Exercise objective: Search the records below for the word "none" and show every line where it occurs.

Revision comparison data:
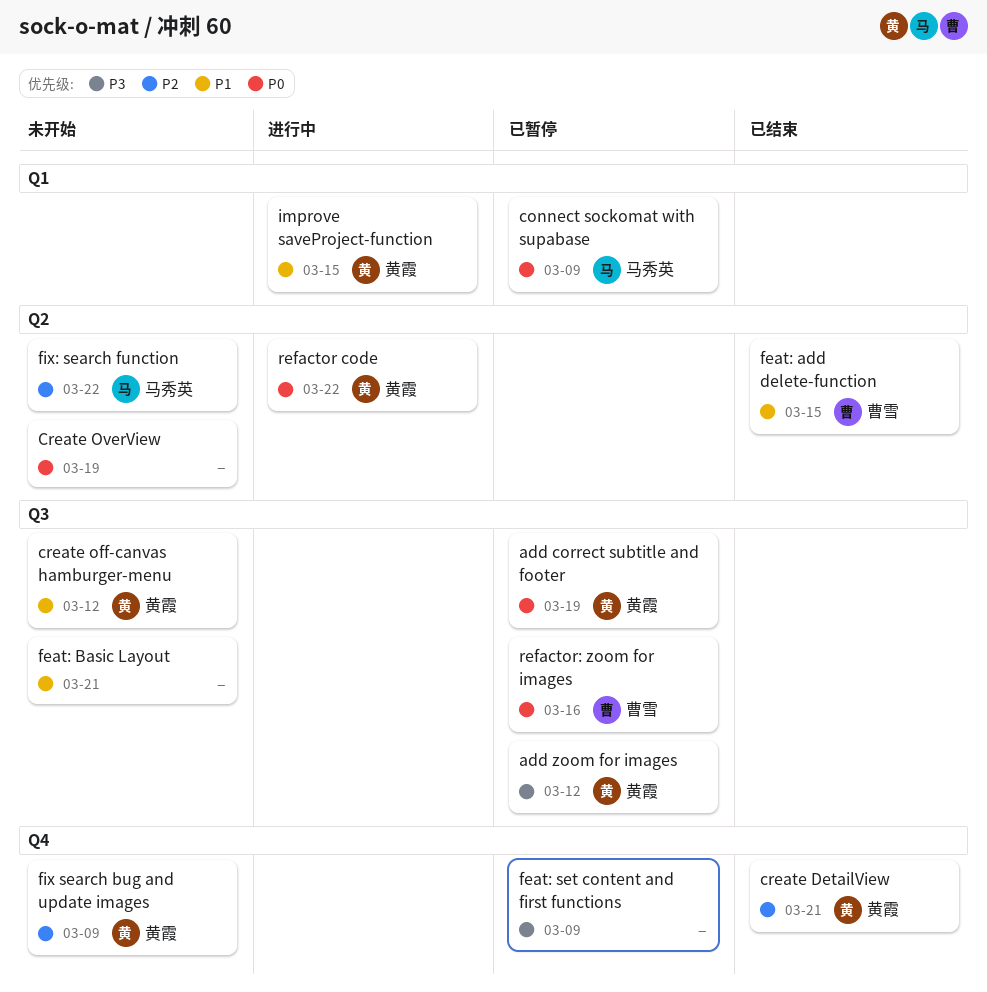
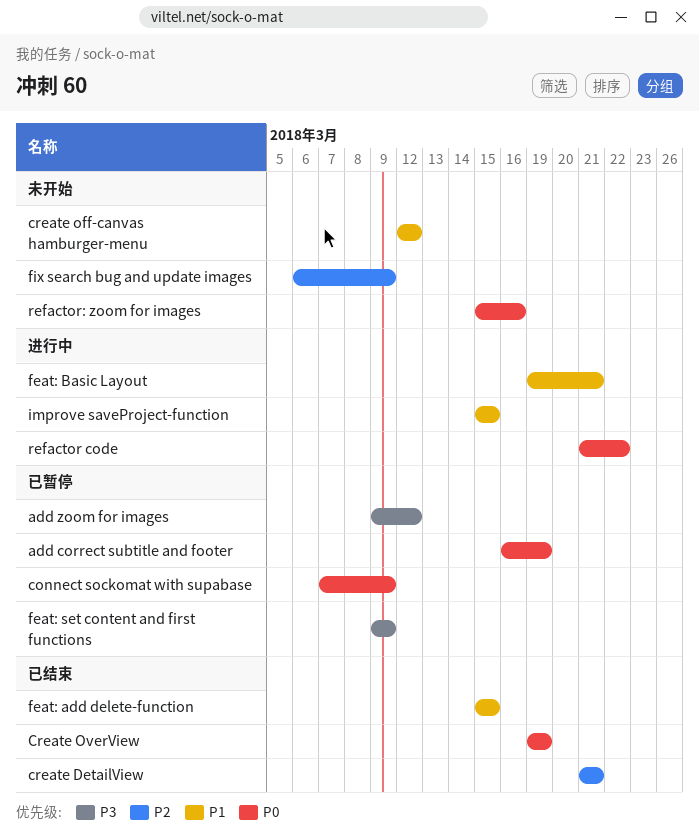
Create OverView, status: 未开始 -> 已结束
feat: Basic Layout, status: 未开始 -> 进行中
fix: search function: present -> none
refactor: zoom for images, status: 已暂停 -> 未开始

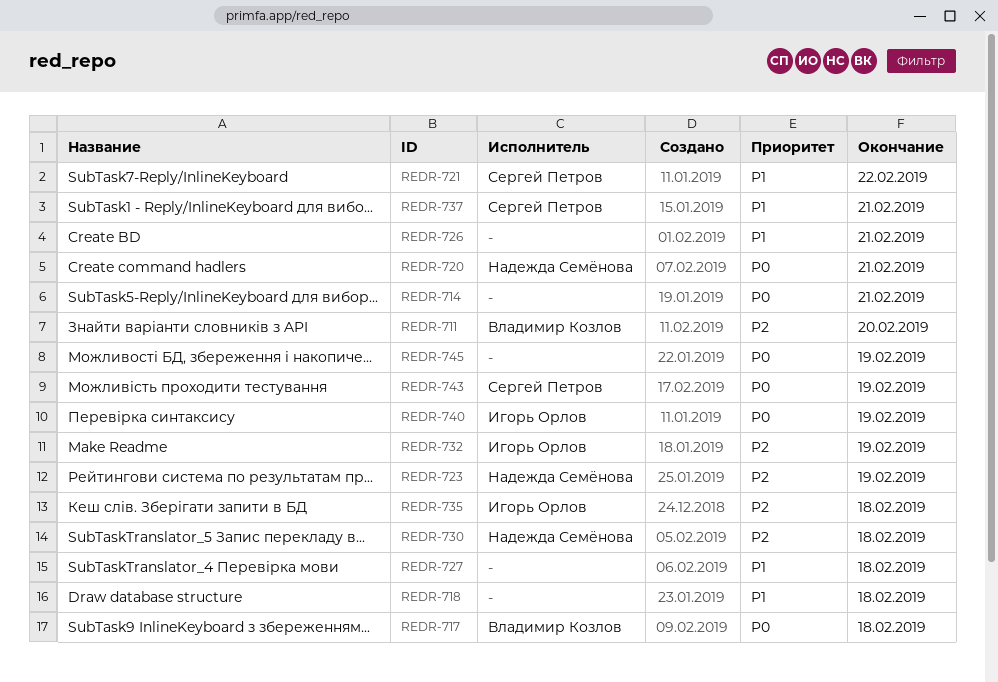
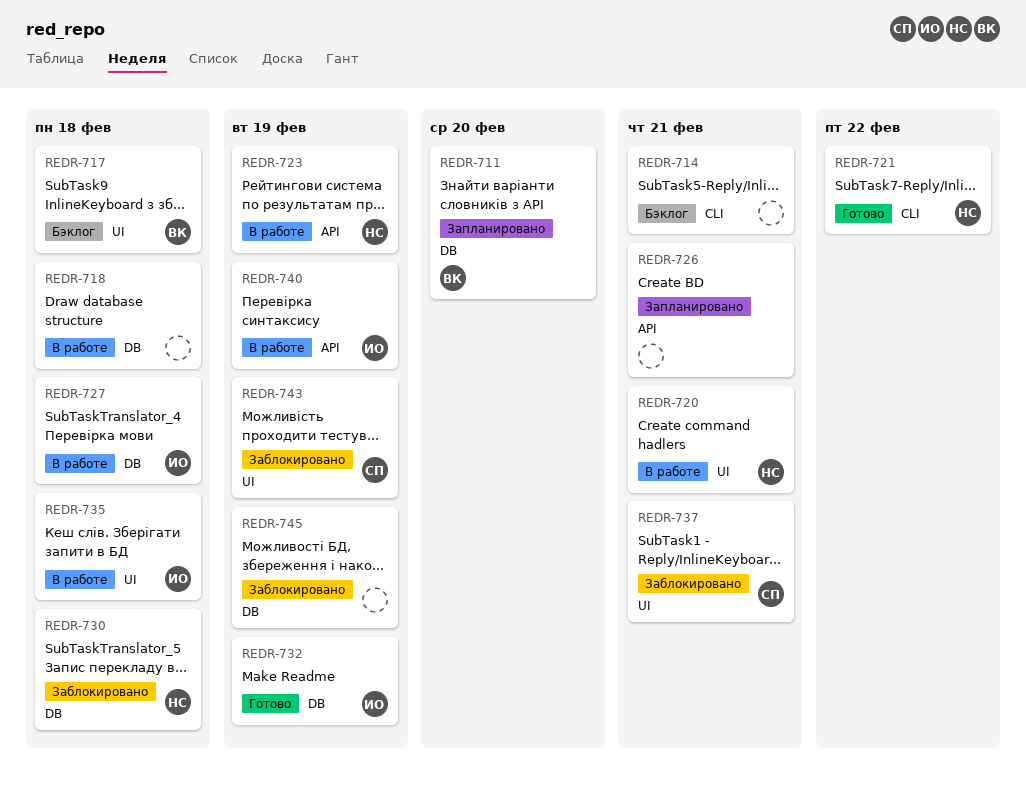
REDR-721, owner: Сергей Петров -> Надежда Семёнова
REDR-727, owner: none -> Игорь Орлов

Your response:
fix: search function: present -> none
REDR-727, owner: none -> Игорь Орлов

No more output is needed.